**TASK GOAL:**
Copy the lines below, word for word, from the first through the line containing "## Overview". Leave the pictures out.
----------------
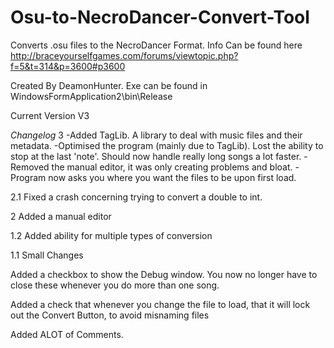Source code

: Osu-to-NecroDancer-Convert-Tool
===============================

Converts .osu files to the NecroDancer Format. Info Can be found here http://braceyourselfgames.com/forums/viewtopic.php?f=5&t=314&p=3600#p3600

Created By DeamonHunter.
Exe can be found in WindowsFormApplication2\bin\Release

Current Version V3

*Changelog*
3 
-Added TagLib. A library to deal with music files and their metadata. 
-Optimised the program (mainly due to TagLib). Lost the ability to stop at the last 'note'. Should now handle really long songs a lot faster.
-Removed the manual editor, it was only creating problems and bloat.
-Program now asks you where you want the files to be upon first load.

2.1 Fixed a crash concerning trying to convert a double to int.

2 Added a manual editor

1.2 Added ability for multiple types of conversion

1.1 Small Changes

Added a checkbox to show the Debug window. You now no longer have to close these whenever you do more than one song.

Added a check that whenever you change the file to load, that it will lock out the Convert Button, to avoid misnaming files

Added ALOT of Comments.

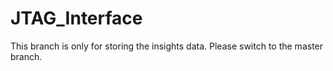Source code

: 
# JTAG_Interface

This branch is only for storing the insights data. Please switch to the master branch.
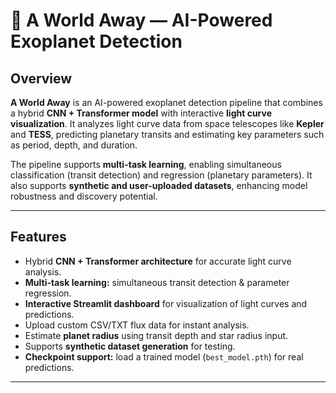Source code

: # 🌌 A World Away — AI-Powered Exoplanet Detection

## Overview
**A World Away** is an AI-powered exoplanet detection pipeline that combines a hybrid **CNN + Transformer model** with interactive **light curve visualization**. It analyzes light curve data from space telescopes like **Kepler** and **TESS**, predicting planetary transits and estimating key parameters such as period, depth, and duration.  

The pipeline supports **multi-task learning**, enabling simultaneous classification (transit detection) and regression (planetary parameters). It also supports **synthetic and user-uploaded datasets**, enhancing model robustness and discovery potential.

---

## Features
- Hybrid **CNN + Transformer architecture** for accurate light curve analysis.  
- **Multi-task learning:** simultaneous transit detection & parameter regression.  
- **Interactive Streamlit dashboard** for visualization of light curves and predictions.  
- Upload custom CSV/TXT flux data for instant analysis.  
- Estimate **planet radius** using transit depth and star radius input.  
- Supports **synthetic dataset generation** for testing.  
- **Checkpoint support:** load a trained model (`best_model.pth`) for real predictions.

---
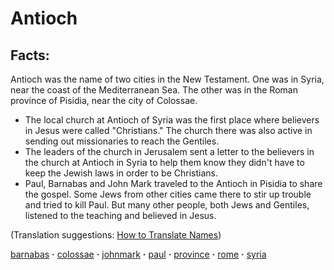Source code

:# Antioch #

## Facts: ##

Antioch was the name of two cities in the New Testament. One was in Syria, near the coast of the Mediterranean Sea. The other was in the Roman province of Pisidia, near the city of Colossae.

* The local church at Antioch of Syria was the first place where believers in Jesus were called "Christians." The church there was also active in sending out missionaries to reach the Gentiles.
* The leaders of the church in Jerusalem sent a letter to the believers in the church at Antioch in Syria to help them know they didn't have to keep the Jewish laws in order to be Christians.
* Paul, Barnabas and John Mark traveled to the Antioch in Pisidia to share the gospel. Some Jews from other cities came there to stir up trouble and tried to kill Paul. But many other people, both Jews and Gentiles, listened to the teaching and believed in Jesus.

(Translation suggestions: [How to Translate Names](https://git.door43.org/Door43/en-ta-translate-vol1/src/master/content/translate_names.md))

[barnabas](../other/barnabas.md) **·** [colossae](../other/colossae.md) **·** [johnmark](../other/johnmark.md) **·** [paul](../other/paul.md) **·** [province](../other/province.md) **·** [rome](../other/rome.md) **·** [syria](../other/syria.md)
----------------
**WRITTEN ANSWER:**
Source code

: Osu-to-NecroDancer-Convert-Tool
===============================

Converts .osu files to the NecroDancer Format. Info Can be found here http://braceyourselfgames.com/forums/viewtopic.php?f=5&t=314&p=3600#p3600

Created By DeamonHunter.
Exe can be found in WindowsFormApplication2\bin\Release

Current Version V3

*Changelog*
3 
-Added TagLib. A library to deal with music files and their metadata. 
-Optimised the program (mainly due to TagLib). Lost the ability to stop at the last 'note'. Should now handle really long songs a lot faster.
-Removed the manual editor, it was only creating problems and bloat.
-Program now asks you where you want the files to be upon first load.

2.1 Fixed a crash concerning trying to convert a double to int.

2 Added a manual editor

1.2 Added ability for multiple types of conversion

1.1 Small Changes

Added a checkbox to show the Debug window. You now no longer have to close these whenever you do more than one song.

Added a check that whenever you change the file to load, that it will lock out the Convert Button, to avoid misnaming files

Added ALOT of Comments.

Source code

: 
# JTAG_Interface

This branch is only for storing the insights data. Please switch to the master branch.
Source code

: # 🌌 A World Away — AI-Powered Exoplanet Detection

## Overview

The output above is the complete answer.